Eğlence pazarlamasının temel özellikleri aşağıdaki şekilde sıralanabilir:

  • Eğlence pazarlamasının tüketilmesi hızlı bir şekilde gerçekleşir.
  • Eğlence pazarlamasının ürünlerinin izleyicileri ve katılımcıları farklıdır.
  • Eğlence ürünleri pazarlamacıların tam olarak kontrolü altında değildir.
  • Eğlence pazarlamasının bütçesi oldukça yüksek olabilir, ancak bu durum eğlence ürününe göre değişiklik göstermektedir.
  • Eğlence pazarlaması nesneden çok, satış ve deneyim üzerine odaklanır.
  • Sürekli bir değişim söz konusudur.
  • Teknolojinin gelişmesi ürün dağıtımında kolaylık sağlamıştır.
  • Eğlence pazarlamasının ürün gösterimi dışında lisanslama boyutu da bulunmaktadır.
  • Eşsizlik ve yaratıcılık önemlidir.
  • Her bir eğlence ürünü, kendine özgü pazarlama teknikleri gerektirmektedir.
  • Farklı sektörler birbirini destekleyebilir ve birlikte hareket edebilir.

Belirli uygulamaların eşgüdümlü yürütülmesi eğlence pazarlamasında da gerekli bir süreçtir. Eşgüdüm içerisinde değerlendirilecek aşamalar şu şekildedir:

  1. Tüketicilerin eğlence ile ilgili beklentilerine ilişkin araştırma faaliyeti sürdürmek,
  2. Eğlence ürünü ile ilgili araştırma faaliyeti sürdürmek,
  3. Ürünün hedef kitlesini belirlemek ve dağıtımı ile ilgili planlamaları yapmak,
  4. Ürünün satışını yapabilmek için farkındalığın sağlanmasına yönelik faaliyetler yürütmek,
  5. Ürünü satmak.

Eğlence pazarlamasının türleri iki şekilde incelenebilir:

  1. Eğlencenin pazarlanabilecek bir ürün olarak değerlendirilmesi,
  2. Ürünlere dikkat çekmek için eğlencenin kullanılması.

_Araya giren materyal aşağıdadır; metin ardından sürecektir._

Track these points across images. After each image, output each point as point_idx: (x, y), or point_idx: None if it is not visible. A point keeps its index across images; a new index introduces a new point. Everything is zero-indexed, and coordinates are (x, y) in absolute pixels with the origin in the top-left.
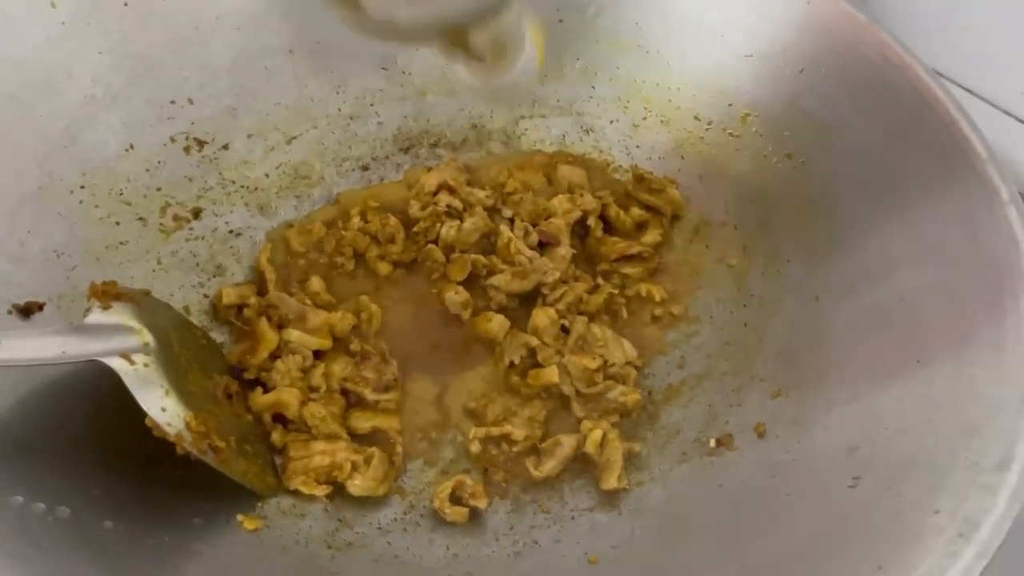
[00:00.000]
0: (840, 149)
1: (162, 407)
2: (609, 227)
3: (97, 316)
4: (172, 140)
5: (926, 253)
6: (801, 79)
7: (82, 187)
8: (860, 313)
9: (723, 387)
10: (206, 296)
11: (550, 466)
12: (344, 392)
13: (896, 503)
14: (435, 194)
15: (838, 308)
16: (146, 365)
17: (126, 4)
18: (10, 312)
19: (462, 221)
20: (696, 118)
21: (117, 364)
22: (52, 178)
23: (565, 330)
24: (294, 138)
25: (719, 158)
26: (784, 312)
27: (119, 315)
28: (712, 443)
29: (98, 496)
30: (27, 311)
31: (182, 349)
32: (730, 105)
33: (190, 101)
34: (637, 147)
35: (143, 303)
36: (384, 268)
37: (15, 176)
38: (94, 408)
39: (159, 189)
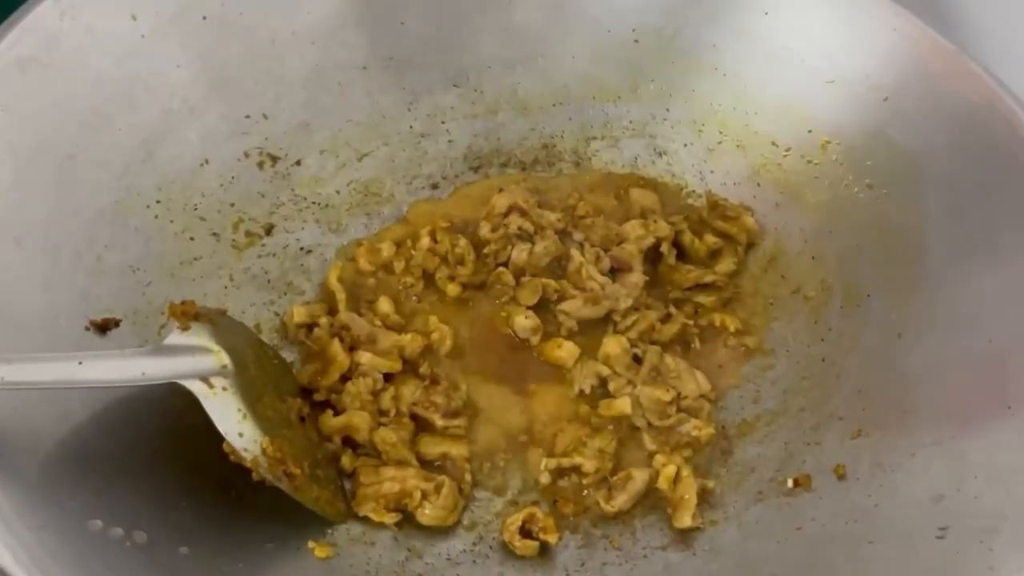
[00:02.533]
0: (926, 182)
1: (239, 432)
2: (682, 253)
3: (176, 337)
4: (246, 155)
5: (1018, 296)
6: (885, 107)
7: (158, 201)
8: (945, 354)
9: (800, 424)
10: (277, 314)
11: (621, 500)
12: (413, 416)
13: (988, 558)
14: (506, 215)
15: (922, 347)
16: (224, 389)
17: (205, 18)
18: (87, 328)
19: (533, 244)
20: (773, 144)
21: (196, 388)
22: (129, 192)
23: (637, 359)
24: (365, 155)
25: (797, 186)
26: (864, 348)
27: (197, 336)
28: (789, 483)
29: (174, 521)
30: (104, 327)
31: (257, 370)
32: (809, 131)
33: (265, 116)
34: (711, 172)
35: (220, 323)
36: (453, 289)
37: (93, 190)
38: (166, 426)
39: (232, 204)
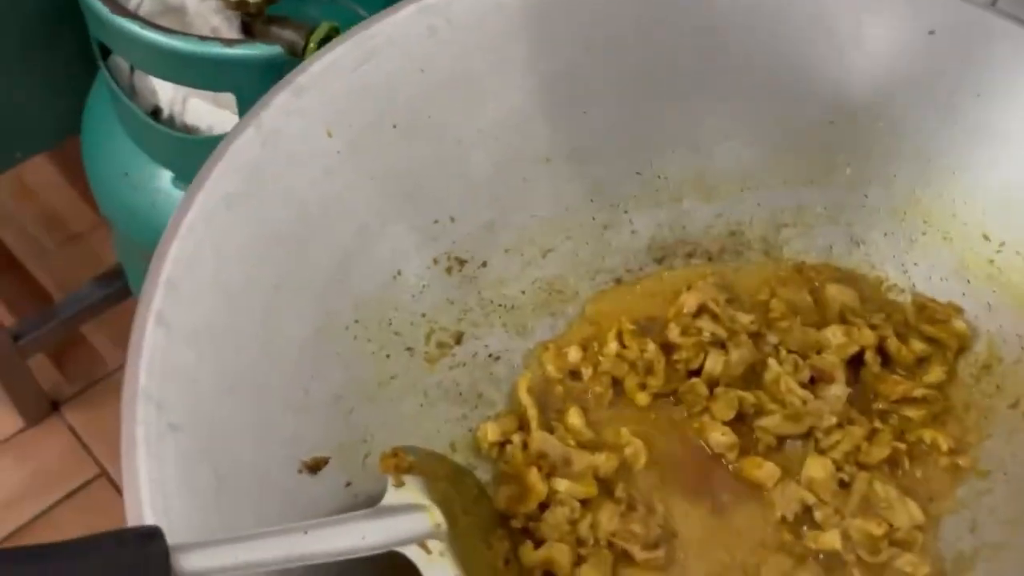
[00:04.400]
0: None
1: None
2: (886, 359)
3: (392, 496)
4: (435, 262)
5: None
6: None
7: (356, 321)
8: None
9: None
10: (469, 430)
11: None
12: (610, 544)
13: None
14: (695, 316)
15: None
16: (442, 554)
17: (395, 126)
18: (300, 471)
19: (727, 352)
20: (985, 237)
21: (415, 555)
22: (329, 316)
23: (843, 484)
24: (549, 251)
25: (1012, 285)
26: None
27: (412, 493)
28: None
29: None
30: (316, 467)
31: (465, 516)
32: None
33: (452, 219)
34: (915, 264)
35: (427, 468)
36: (643, 399)
37: (298, 321)
38: (375, 572)
39: (423, 315)
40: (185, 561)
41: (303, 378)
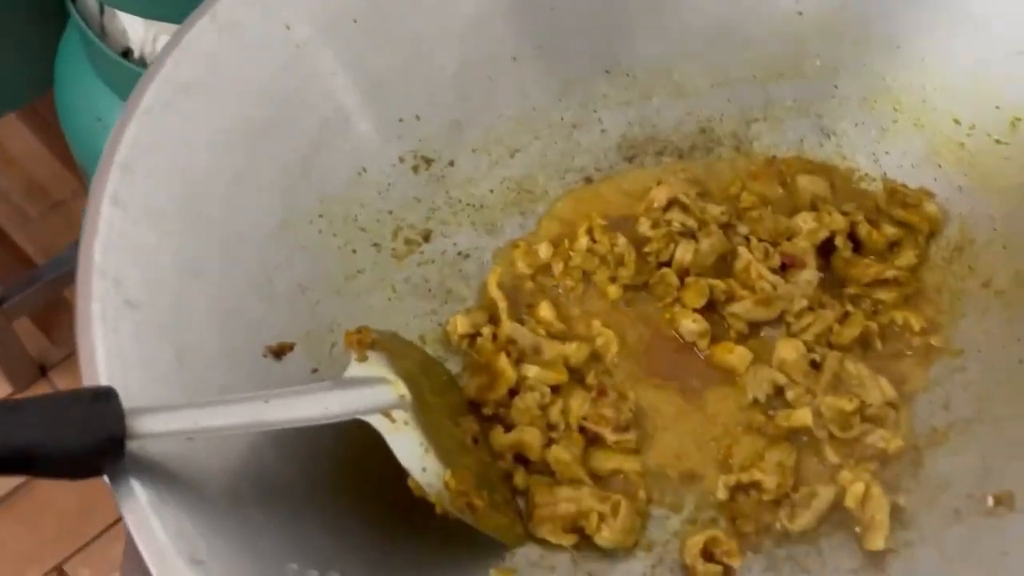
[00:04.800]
0: None
1: (423, 467)
2: (858, 246)
3: (355, 369)
4: (401, 160)
5: None
6: None
7: (320, 216)
8: None
9: (999, 434)
10: (439, 324)
11: (805, 520)
12: (582, 429)
13: None
14: (666, 210)
15: None
16: (406, 423)
17: (356, 21)
18: (265, 355)
19: (697, 241)
20: (955, 121)
21: (378, 423)
22: (293, 210)
23: (815, 365)
24: (517, 151)
25: (983, 168)
26: None
27: (376, 367)
28: (990, 501)
29: (364, 557)
30: (280, 352)
31: (432, 395)
32: (997, 108)
33: (417, 118)
34: (886, 153)
35: (394, 348)
36: (614, 292)
37: (262, 212)
38: (343, 451)
39: (390, 212)
40: (141, 423)
41: (267, 268)
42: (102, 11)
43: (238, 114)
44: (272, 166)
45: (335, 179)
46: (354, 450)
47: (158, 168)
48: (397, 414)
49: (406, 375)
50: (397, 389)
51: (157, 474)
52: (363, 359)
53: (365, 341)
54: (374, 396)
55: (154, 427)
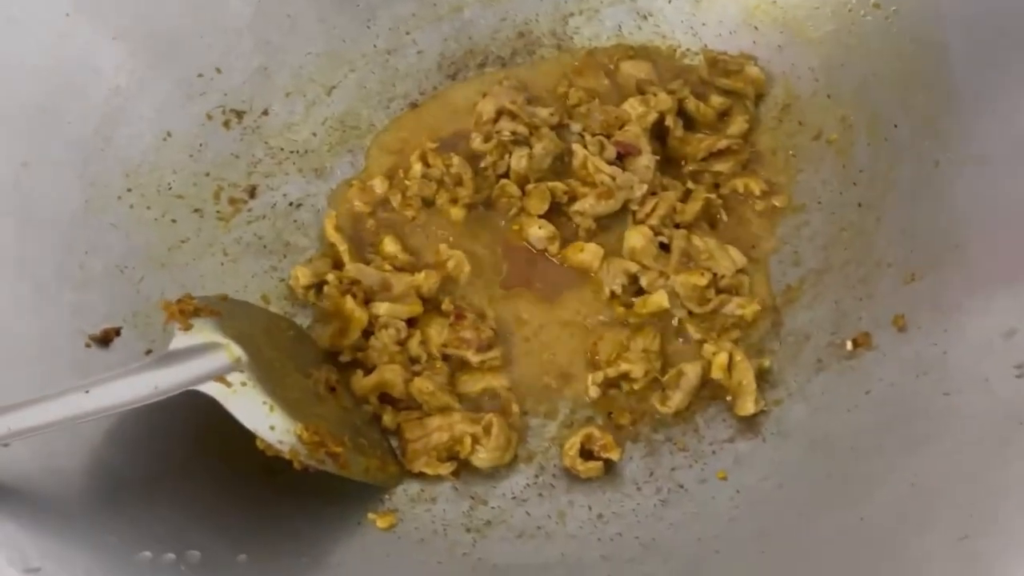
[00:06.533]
0: None
1: (270, 425)
2: (689, 122)
3: (181, 340)
4: (209, 117)
5: None
6: None
7: (128, 190)
8: (994, 185)
9: (847, 279)
10: (282, 280)
11: (677, 399)
12: (445, 357)
13: None
14: (495, 121)
15: (965, 176)
16: (244, 384)
17: None
18: (88, 345)
19: (531, 147)
20: None
21: (214, 390)
22: (96, 187)
23: (664, 247)
24: (334, 87)
25: (798, 21)
26: (900, 183)
27: (203, 333)
28: (848, 345)
29: (225, 529)
30: (105, 339)
31: (273, 351)
32: None
33: (218, 70)
34: (703, 25)
35: (224, 311)
36: (457, 213)
37: (61, 194)
38: (192, 429)
39: (207, 174)
40: None
41: (78, 252)
42: None
43: (11, 94)
44: (64, 145)
45: (138, 148)
46: (201, 425)
47: None
48: (233, 377)
49: (239, 336)
50: (231, 352)
51: None
52: (188, 328)
53: (188, 310)
54: (204, 364)
55: None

Eğlencenin pazarlanabilecek bir ürün olarak değerlendirilmesi : Eğlencenin kendisinin ürün olduğu ve pazarlanması gerektiği durumdur. Boş vakitlerini doldurmak isteyen potansiyel tüketiciler içerisinden belirli bir kitlenin hedeflenmesi gerekmektedir. Eğlence nedeniyle farklı tüketicilerin bir araya gelebilmesi mümkündür.

Ürünlere dikkat çekmek için eğlencenin kullanılması : Eğlencenin, belirli bir ürünün ya da hizmetin sunumuna yardımcı olacak şekilde tasarlanması ve kullanılmasıdır. Amaç, tüketicilerin dikkatinin çekilerek markanın algılanmasını ve farkındalığın oluşmasını sağlamaktır.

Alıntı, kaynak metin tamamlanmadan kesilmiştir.